What is Backyard Burning?

Throughout British Columbia it's been a common practice to burn organic materials we collect when we're gardening or sprucing up the yard, such as tree prunings, leaves, and grass clippings. The small fires we light in a barrel, or right on the ground, don't produce as much smoke as a large slash burn or bonfire; but the problem is that backyard burning takes place right where we live — and breathe. Because we are often caught in the smoke plume before it's been diluted, we're exposed to high concentrations of pollutants.

The smoke from your fire can seriously pollute your neighbourhood's air for several hours. In fact, during periods when the wind is still, the hazardous particles and gases in smoke can accumulate to harmful levels for days.

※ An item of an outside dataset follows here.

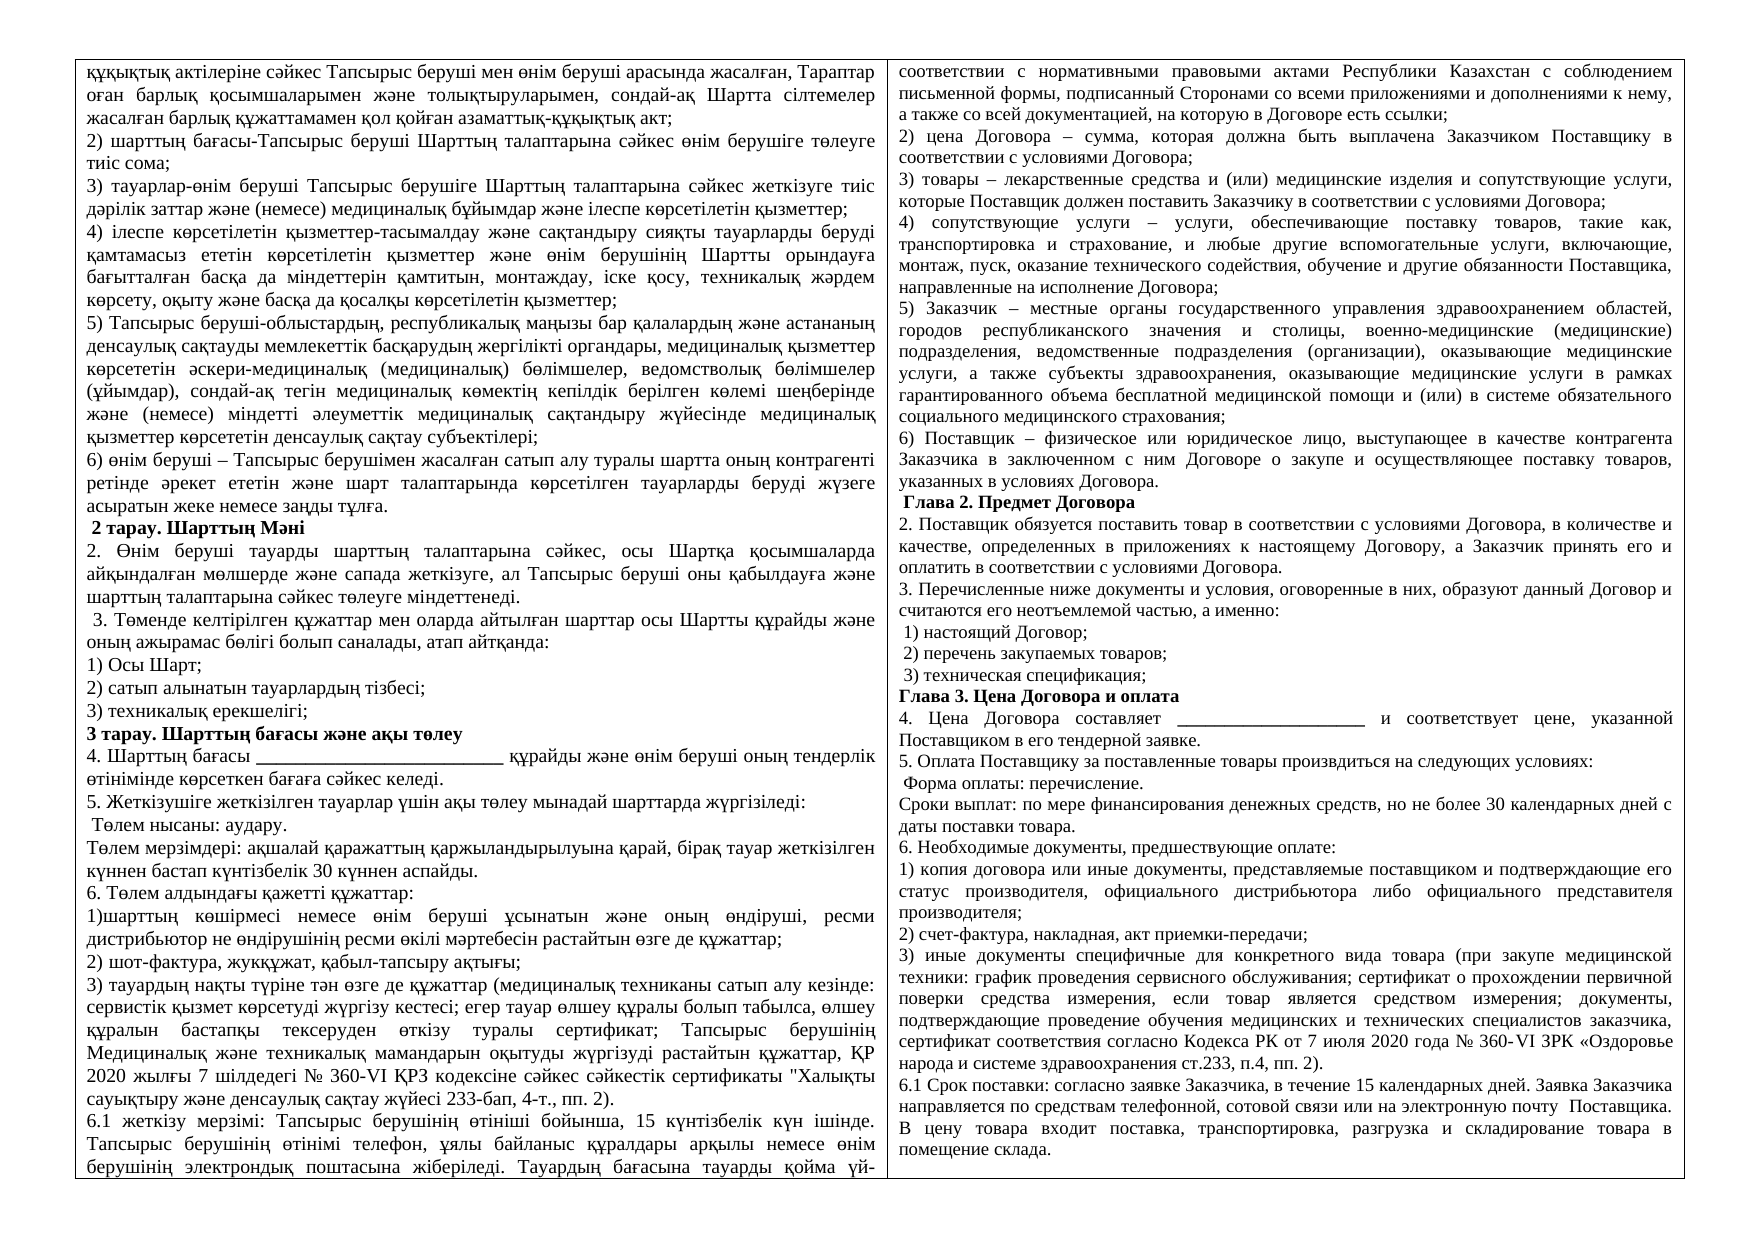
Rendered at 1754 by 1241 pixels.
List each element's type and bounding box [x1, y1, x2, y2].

Ironically, backyard burning often occurs during calm weather, when the smoke can't be dispersed — and on the weekend, when many people are out for a "breath of fresh air." Going inside and closing the doors and windows won't protect you, since smoke easily seeps through small cracks and holes.

The nature of the burning itself also contributes to the smoke problem. Often, people burn wet materials or starve the fire of oxygen, producing a very smoky fire. Even worse, they throw in materials like painted wood, plastics and rubber that should never be burned because they release toxic substances.

Outdoor Fireplaces and Chimineas

These same concerns apply to burning wood and other organic material in outdoor fireplaces and chimineas. Their lack of emission-control devices and low chimneys mean that the smoke they produce stays in our neighbourhood, exposing us to high concentrations of the same pollutants found in open backyard burning.